** Provided text follows **

Fulbright Humanities Colloquium Series Features Research on Tzarist Russia and Jewish Pogroms

Fulbright Humanities Colloquium Series Features Research on Tzarist Russia and Jewish Pogroms
Photo Submitted

The Humanities Program in the J. William Fulbright College of Arts and Sciences inaugurates its 2017-18 series with Russian language and literature scholar Nadja Berkovich. Professor Berkovich will present "Integrative Journalism: Bogoraz's Silhouettes of the Gomel Pogrom." The presentation will take place from 4-5 p.m. Thursday, Oct. 19, in CHEM 144.

Berkovich's talk examines Vladimir Bogoraz's "Silhouettes from Gomel: Sketches" (1904), which he wrote based on his ethnographic and journalistic investigation of the participants in the Gomel pogrom of 1903. Bogoraz visited Gomel a year after the pogrom and witnessed the trial of the defendants. With his sketches, Bogoraz challenged the assumption of the tsarist regime that this was a pogrom against Russians. On the contrary, the victims were Jews. Berkovich approaches the controversy of Gomel by examining two sources of analysis: the indictment, produced by the tsarist government, and Bogoraz's journalistic interviews of the defendants, victims, and bystanders, which he titled "Silhouettes from Gomel." By giving voice to the Jewish defendants, he showed that the violence was against Jews. During the trial, he also exposed a Russian judge and, ironically, a state Rabbi, who subscribed to a Spencerian notion of evolution.

** End of Provided text **
** Listed entries follows **

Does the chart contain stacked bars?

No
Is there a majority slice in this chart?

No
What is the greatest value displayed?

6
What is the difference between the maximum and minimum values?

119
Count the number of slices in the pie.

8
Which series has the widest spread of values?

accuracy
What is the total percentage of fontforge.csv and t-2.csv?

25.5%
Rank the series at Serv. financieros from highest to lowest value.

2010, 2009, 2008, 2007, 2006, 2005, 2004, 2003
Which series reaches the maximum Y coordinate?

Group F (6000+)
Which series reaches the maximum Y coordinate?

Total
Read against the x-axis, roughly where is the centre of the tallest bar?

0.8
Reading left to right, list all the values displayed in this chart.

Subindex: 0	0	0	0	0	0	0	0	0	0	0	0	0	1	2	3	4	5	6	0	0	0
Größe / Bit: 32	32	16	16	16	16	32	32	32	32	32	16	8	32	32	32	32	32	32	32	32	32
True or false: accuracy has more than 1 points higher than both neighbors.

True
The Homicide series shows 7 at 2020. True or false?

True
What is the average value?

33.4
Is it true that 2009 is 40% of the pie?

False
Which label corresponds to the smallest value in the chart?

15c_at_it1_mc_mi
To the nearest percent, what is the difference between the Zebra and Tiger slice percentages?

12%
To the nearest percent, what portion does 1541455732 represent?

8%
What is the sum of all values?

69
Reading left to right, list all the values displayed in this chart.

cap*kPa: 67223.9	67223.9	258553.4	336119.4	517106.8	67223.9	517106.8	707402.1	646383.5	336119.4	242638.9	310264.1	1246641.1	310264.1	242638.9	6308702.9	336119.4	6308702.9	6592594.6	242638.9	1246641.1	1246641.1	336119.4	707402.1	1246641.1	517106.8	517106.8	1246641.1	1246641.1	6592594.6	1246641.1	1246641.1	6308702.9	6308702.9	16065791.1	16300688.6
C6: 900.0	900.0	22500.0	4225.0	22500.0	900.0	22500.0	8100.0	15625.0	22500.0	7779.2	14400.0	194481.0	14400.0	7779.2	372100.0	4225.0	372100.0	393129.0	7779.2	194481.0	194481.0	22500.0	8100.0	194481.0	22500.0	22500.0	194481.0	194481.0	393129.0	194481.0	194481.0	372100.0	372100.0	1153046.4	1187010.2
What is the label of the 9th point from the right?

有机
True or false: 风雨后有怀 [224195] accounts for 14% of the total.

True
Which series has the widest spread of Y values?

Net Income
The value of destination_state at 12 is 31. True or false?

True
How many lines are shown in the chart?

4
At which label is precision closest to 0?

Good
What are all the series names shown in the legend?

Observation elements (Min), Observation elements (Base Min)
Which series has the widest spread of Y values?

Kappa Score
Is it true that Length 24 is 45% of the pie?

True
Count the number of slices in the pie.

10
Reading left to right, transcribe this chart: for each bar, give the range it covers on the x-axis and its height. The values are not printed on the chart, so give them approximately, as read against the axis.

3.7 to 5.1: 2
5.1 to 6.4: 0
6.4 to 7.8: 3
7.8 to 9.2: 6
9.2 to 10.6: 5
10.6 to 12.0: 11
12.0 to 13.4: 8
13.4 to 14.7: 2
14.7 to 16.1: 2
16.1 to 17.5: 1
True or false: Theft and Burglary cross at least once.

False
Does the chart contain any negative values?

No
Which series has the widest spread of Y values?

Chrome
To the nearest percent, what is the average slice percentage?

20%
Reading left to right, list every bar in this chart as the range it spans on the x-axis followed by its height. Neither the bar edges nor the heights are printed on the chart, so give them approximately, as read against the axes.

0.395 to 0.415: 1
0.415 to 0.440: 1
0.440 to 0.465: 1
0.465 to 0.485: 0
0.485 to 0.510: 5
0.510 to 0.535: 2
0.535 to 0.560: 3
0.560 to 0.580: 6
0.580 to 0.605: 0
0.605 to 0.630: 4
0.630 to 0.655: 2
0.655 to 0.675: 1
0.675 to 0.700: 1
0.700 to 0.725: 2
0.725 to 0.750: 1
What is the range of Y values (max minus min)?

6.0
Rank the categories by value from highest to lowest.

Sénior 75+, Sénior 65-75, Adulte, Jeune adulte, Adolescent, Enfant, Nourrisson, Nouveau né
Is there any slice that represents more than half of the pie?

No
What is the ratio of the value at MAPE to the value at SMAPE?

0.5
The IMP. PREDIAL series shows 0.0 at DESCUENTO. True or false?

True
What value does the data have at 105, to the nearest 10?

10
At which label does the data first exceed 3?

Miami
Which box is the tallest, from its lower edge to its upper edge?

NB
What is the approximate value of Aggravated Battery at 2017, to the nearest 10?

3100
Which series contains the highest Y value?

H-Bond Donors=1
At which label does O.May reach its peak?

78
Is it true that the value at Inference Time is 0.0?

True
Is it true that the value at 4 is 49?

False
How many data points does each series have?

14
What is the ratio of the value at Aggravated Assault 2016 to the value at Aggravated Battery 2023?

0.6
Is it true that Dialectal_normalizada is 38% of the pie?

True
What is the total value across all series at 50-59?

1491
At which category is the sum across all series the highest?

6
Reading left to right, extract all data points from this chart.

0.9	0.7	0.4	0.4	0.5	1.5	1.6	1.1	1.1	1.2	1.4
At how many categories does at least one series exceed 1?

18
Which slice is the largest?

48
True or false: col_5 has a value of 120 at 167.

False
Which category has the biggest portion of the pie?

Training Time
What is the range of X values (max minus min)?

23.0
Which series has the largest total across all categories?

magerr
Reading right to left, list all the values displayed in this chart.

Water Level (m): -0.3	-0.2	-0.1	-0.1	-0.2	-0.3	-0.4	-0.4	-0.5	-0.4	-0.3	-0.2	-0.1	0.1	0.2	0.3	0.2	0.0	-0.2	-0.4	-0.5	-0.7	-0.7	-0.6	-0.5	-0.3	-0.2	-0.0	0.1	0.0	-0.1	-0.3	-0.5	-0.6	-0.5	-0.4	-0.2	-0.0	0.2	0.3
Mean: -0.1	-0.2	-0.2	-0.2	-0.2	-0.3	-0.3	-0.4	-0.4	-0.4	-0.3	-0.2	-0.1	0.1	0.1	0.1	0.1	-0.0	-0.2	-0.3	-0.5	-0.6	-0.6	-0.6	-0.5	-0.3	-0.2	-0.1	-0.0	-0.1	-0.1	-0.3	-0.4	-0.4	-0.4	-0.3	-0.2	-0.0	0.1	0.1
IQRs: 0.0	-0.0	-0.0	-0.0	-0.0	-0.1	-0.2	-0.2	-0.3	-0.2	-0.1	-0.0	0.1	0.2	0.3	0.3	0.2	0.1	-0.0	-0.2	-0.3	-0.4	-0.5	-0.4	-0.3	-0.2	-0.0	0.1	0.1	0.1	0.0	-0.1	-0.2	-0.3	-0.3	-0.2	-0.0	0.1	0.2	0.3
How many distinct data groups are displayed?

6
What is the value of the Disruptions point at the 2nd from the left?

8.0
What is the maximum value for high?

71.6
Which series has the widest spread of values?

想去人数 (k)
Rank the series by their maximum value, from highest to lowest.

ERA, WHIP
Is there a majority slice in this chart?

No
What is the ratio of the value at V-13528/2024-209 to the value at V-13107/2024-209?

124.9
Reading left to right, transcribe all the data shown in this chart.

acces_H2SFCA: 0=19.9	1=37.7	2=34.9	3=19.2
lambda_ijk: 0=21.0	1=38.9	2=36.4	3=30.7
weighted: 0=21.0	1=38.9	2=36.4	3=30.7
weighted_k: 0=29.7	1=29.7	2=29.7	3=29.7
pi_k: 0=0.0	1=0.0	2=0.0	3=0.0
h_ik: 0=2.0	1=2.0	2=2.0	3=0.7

** End of Listed entries **

Task list:
1 > Pull out every line of the records that contains the string "transcribe". Case counts.
2 > Supply the next part of the colloquium announcement about Bogoraz and the Gomel pogrom, continuing after its final sentence.

Your written answers:
1 >
Reading left to right, transcribe this chart: for each bar, give the range it covers on the x-axis and its height. The values are not printed on the chart, so give them approximately, as read against the axis.
Reading left to right, transcribe all the data shown in this chart.

2 >
Berkovich earned her doctorate in Slavic languages and literatures at the University of Illinois, a Master of Arts in Russian literature at Boston College, and a Bachelor of Arts in English and Russian philology at St. Petersburg Pedagogical Herzen University. She heads the Russian program in the Department of World Languages and Cultures. Berkovich is currently working on a monograph entitled Spanning an Empire: Literary Ethnography from 1845-1914. Berkovich's approach to scholarship draws from the methodologies and insights of literature, cultural anthropology, history, and Jewish Studies.

The Humanities Colloquium Series features new humanities research by UA faculty members. The presentation is open to the public.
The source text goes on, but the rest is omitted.